# Baby has red eyes



## CindyM (Jun 10, 2008)

As some of you know I am breeding my tiels. Well the eggs are starting to hatch and the latest one has red eyes. Both of the parents have black and both of the babies before this one. The parents are a white face pied (dad) and a gray (mom). The baby is 2 days old now. I am sure that the other 2 babies had black eyes at this time. Does any one know why this 1 has red eyes? My last clutch I had a baby (that died a few days old) that had red eyes. The mom of that clutch is a lutino. So I thought that is where it came from. Now I have another 1 with red eyes from a different pair. Any ideas why?


----------



## Bea (Jul 26, 2007)

The little baby is a little lutino baby (assuming that it has yellow fluff)!  That means that Nimbus (that's the dad right?) is split to lutino. This also means that that little lutino baby is a girl.


----------



## CindyM (Jun 10, 2008)

Yes Nimbus is the dad. I don't know anything about his background. We got him from a pet store. It will be great to have a lutino from him. They all have yellow fluff now so this will be my surprise baby. I want to breed Nimbus with my yellow cinammon pearl (Rain) when she is old enough. If he has lutino in him that should make some pretty babies.


----------



## babybreau (May 19, 2008)

awww you're so lucky!! I've been waiting MONTHS for a lutino....


----------



## huskymom (Jan 17, 2008)

and just for the record... in your previous where you said about the lutino mom and you got a lutino baby from that.... well... dad HAD to be at laest split lutino in order to get lutino babies...even if mom is visual lutino... moms don´t pass it for visual lutinos they only pass it to split and for males only.....
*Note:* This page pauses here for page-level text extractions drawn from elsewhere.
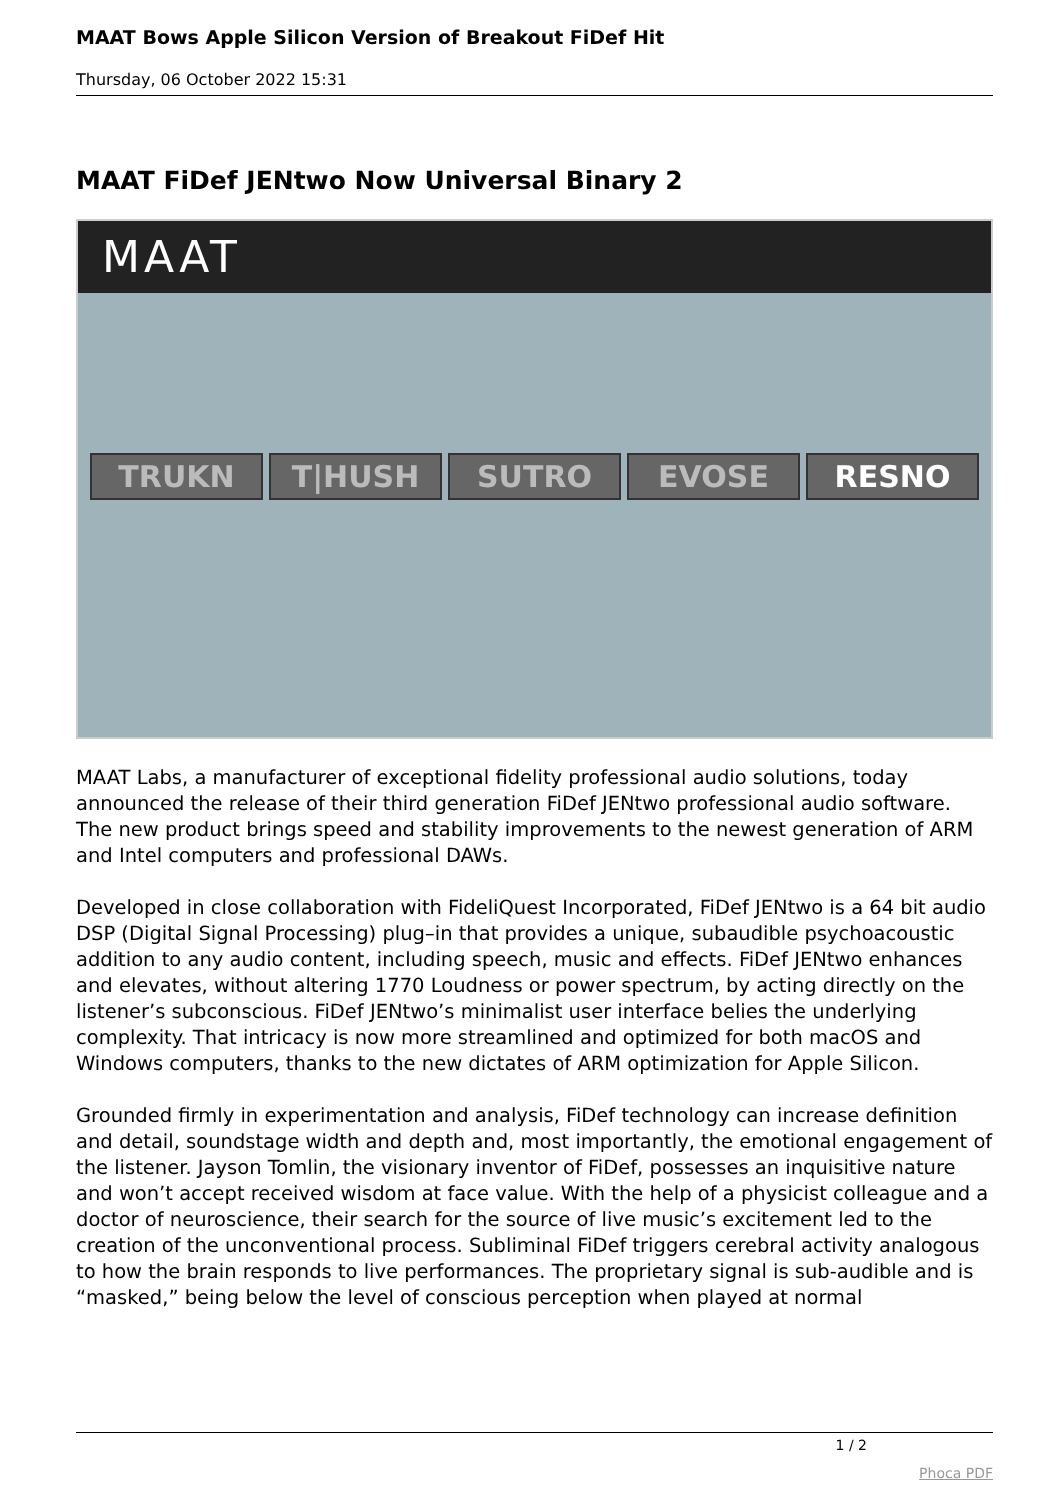MAAT Bows Apple Silicon Version of Breakout FiDef Hit
Thursday, 06 October 2022 15:31
MAAT FiDef JENtwo Now Universal Binary 2
MAAT
TRUKN T|HUSH SUTRO EVOSE RESNO
MAAT Labs, a manufacturer of exceptional fidelity professional audio solutions, today announced the release of their third generation FiDef JENtwo professional audio software. The new product brings speed and stability improvements to the newest generation of ARM and Intel computers and professional DAWs.
Developed in close collaboration with FideliQuest Incorporated, FiDef JENtwo is a 64 bit audio DSP (Digital Signal Processing) plug–in that provides a unique, subaudible psychoacoustic addition to any audio content, including speech, music and effects. FiDef JENtwo enhances and elevates, without altering 1770 Loudness or power spectrum, by acting directly on the listener’s subconscious. FiDef JENtwo’s minimalist user interface belies the underlying complexity. That intricacy is now more streamlined and optimized for both macOS and Windows computers, thanks to the new dictates of ARM optimization for Apple Silicon.
Grounded firmly in experimentation and analysis, FiDef technology can increase definition and detail, soundstage width and depth and, most importantly, the emotional engagement of the listener. Jayson Tomlin, the visionary inventor of FiDef, possesses an inquisitive nature and won’t accept received wisdom at face value. With the help of a physicist colleague and a doctor of neuroscience, their search for the source of live music’s excitement led to the creation of the unconventional process. Subliminal FiDef triggers cerebral activity analogous to how the brain responds to live performances. The proprietary signal is sub-audible and is “masked,” being below the level of conscious perception when played at normal
1 / 2
Phoca PDF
anyway congrats on the pretty lady.... lutinos are sooo cute!!..(all of the mutations are)

post pics when you can


----------



## CindyM (Jun 10, 2008)

Thunder and Lightening's 1st egg of this clutch hatched yesterday. It has red eyes. So if both of my males are splits this is what I should get. Mother:Grey
Father:Whiteface Split To {X1: Lutino}

male offspring:
50% Grey Split To Whiteface {X1: Lutino}
50% Grey Split To Whiteface

female offspring:
50% Lutino Split To Whiteface
50% Grey Split To Whiteface
Mother:Lutino
Father:Grey Split To {X1: Lutino}

male offspring:
50% Lutino
50% Grey Split To {X2: Lutino}

female offspring:
50% Lutino
50% Grey


----------